When registering a boat in a ships registrar, one of the requirements is that the application for registration is accompanied by the original Certificate of Withdrawal, in case the vessel was previous registered else ware.

Such a certificate confirms that the vessel has been removed from the ships registrar it was registered in before. This is required as, in principle, a vessel may not be registered in two ships registrars at the same time.


In certain countries the ships registrar demand the legalisation of the Certificate of Withdrawal. They require proof that the Certificate of Withdrawal is actually issued by the ships registrar. Legalising a document actually means nothing more than that certain official bodies verify and confirm the authenticity of the signature on a document.


Green Egg, an example

A pleasure craft called Green Egg was purchased in the Netherlands by an American national who lives in Dubai. The American national wants to register his newly acquired sailing monster in the United Arab Emirates because he is stationed there permanently.
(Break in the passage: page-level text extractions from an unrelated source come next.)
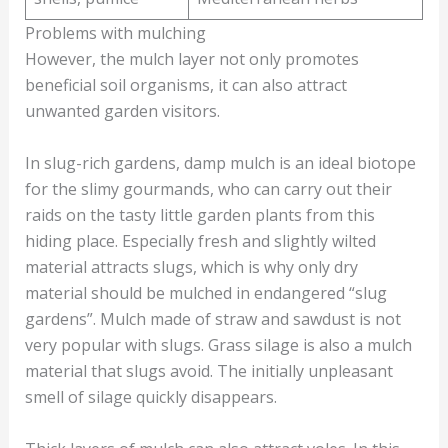
Problems with mulching
However, the mulch layer not only promotes
beneficial soil organisms, it can also attract
unwanted garden visitors.
In slug-rich gardens, damp mulch is an ideal biotope
for the slimy gourmands, who can carry out their
raids on the tasty little garden plants from this
hiding place. Especially fresh and slightly wilted
material attracts slugs, which is why only dry
material should be mulched in endangered “slug
gardens”. Mulch made of straw and sawdust is not
very popular with slugs. Grass silage is also a mulch
material that slugs avoid. The initially unpleasant
smell of silage quickly disappears.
The ships registrar in the UAE requires that the Certificate of Withdrawal is legalised, so before registering in the UAE the certificate will have to pass through some hands, being :


  1. the ships registrar in the Netherlands, whom issues the Certificate of Withdrawal;
  2. a public notary, whom confirms on the document that it is issued by the ships registrar and legalises the signature of the officer who signed the document;
  3. the courthouse verifies the signature of the public notary and legalises the signature of the notary;
  4. the Dutch Ministry of Foreign Affairs does the same with the signature of the officer of the courthouse;
  5. finally, the embassy of the UAE legalises the document according to the requirements of the ship registrar in the UAE.


Depending on the embassy this whole process can take any ware between a few days to a week and can cost a few hundred to as much as a thousand or more Euros. The costs are for a large part determined by the number of parties that need to legalise signatures and the costs the embassy invoices. Some embassies are reasonable in their fees and others have less favourable charges.



Far more (cost) effective is the Apostille, which just requires the legalisation by a public notary and the courthouse.

An Apostille can however only be issued when the ship registrar is based in a country that participates in the Apostille Convention. From Albania to Zambia, a total of 83 countries accept an Apostille as a legalisation of the Certificate of Withdrawal.


Before requesting the legalisation of your Certificate of Withdrawal :

  1. inquire with the ships registrar were you want to register your vessel whether legalisation is a requirement;
  2. determine whether an Apostille is accepted or that you are to follow the long legalisation process.